Os principais pontos levantados pelo documento são:
- A capacidade que o novo desenho da Lei de Concessões (PL 7063/2017) tem de fortalecer a segurança jurídica ao ampliar mecanismos de resolução de disputas, flexibilizar fontes de receita e permitir garantias mais variadas, mudanças que podem reduzir o prêmio de risco e atrair capital privado mais sofisticado.
- Com 495 projetos em avaliação e um volume projetado de cerca de USD 140,3 bilhões, as maiores oportunidades para investidores estão nos modais de transporte (rodovias, ferrovias, mobilidade urbana) e em setores climáticos como resíduos sólidos e iluminação pública; esses segmentos também se alinham às prioridades da Estratégia Global Gateway da UE, criando espaço para parcerias público-privadas transnacionais
- A análise financeira mostra um gap estrutural: investimentos em infraestrutura equivalem a ~2,2% do PIB e precisam praticamente dobrar para atender à demanda, sinalizando oportunidades para co-financiamento multilaterais e instrumentos de mitigação de risco (garantias, blended finance).

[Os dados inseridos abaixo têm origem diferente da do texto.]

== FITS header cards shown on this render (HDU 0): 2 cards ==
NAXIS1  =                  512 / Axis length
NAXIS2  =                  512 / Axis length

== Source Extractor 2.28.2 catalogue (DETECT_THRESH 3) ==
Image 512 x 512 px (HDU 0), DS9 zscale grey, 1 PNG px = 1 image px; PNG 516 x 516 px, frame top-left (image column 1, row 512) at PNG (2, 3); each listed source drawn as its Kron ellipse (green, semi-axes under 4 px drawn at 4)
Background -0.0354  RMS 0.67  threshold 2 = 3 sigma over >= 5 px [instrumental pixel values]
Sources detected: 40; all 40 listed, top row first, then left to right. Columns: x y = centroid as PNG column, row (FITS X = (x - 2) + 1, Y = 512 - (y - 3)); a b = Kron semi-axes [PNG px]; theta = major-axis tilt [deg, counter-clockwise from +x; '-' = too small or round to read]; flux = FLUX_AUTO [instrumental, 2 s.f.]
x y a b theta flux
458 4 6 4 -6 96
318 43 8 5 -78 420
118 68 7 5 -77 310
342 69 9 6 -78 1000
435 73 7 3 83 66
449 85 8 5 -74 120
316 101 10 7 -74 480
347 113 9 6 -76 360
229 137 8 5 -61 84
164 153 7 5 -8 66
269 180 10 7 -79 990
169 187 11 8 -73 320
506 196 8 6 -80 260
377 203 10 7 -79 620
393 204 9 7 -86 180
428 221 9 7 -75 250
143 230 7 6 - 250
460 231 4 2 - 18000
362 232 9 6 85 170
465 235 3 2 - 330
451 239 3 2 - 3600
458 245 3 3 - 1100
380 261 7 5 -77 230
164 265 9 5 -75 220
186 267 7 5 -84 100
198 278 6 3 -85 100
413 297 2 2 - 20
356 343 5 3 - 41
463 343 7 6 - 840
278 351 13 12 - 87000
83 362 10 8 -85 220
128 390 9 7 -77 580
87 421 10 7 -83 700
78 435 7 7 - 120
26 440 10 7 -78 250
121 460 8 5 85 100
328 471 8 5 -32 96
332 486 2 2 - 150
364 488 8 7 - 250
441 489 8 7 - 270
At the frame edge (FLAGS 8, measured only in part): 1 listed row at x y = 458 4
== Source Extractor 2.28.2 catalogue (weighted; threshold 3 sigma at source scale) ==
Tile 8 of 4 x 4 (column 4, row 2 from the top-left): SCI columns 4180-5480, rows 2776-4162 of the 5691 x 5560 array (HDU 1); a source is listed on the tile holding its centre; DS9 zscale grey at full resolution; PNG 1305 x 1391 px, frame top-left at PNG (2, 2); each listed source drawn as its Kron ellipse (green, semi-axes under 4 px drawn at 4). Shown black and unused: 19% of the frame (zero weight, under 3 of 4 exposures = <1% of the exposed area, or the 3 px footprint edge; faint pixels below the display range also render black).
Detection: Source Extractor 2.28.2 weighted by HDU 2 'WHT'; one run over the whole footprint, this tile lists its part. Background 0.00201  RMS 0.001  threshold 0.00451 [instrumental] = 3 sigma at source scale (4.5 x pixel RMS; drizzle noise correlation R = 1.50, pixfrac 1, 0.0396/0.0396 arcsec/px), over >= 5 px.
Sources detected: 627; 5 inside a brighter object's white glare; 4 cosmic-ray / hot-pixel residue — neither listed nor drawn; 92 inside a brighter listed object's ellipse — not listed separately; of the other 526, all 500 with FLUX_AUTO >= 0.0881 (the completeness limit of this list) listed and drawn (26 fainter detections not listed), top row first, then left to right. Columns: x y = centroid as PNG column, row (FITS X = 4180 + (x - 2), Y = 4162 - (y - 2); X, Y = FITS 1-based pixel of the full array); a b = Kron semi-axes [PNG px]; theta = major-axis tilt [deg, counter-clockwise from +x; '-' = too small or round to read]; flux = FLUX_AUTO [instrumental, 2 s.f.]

- Do ponto de vista climático, o factsheet traz dados da Fase 2 do Programa de Transição Energética (PTE2) liderado pelo CEBRI em parceria com instituições como BNDES e BID. Os dados indicam que deslocar cargas para ferrovias e hidrovias e promover eletromobilidade urbana são medidas-chave para reduzir emissões no transporte; isso cria mercado para tecnologias europeias em trens, sistemas de recarga e projetos de eficiência logística.
Em resumo, o factsheet oferece recomendações práticas (aceleração de corredores de exportação, estruturação de riscos e uso de instrumentos financeiros mistos) que tornam o Brasil um terreno promissor para investidores europeus que busquem impacto climático e retorno estrutural.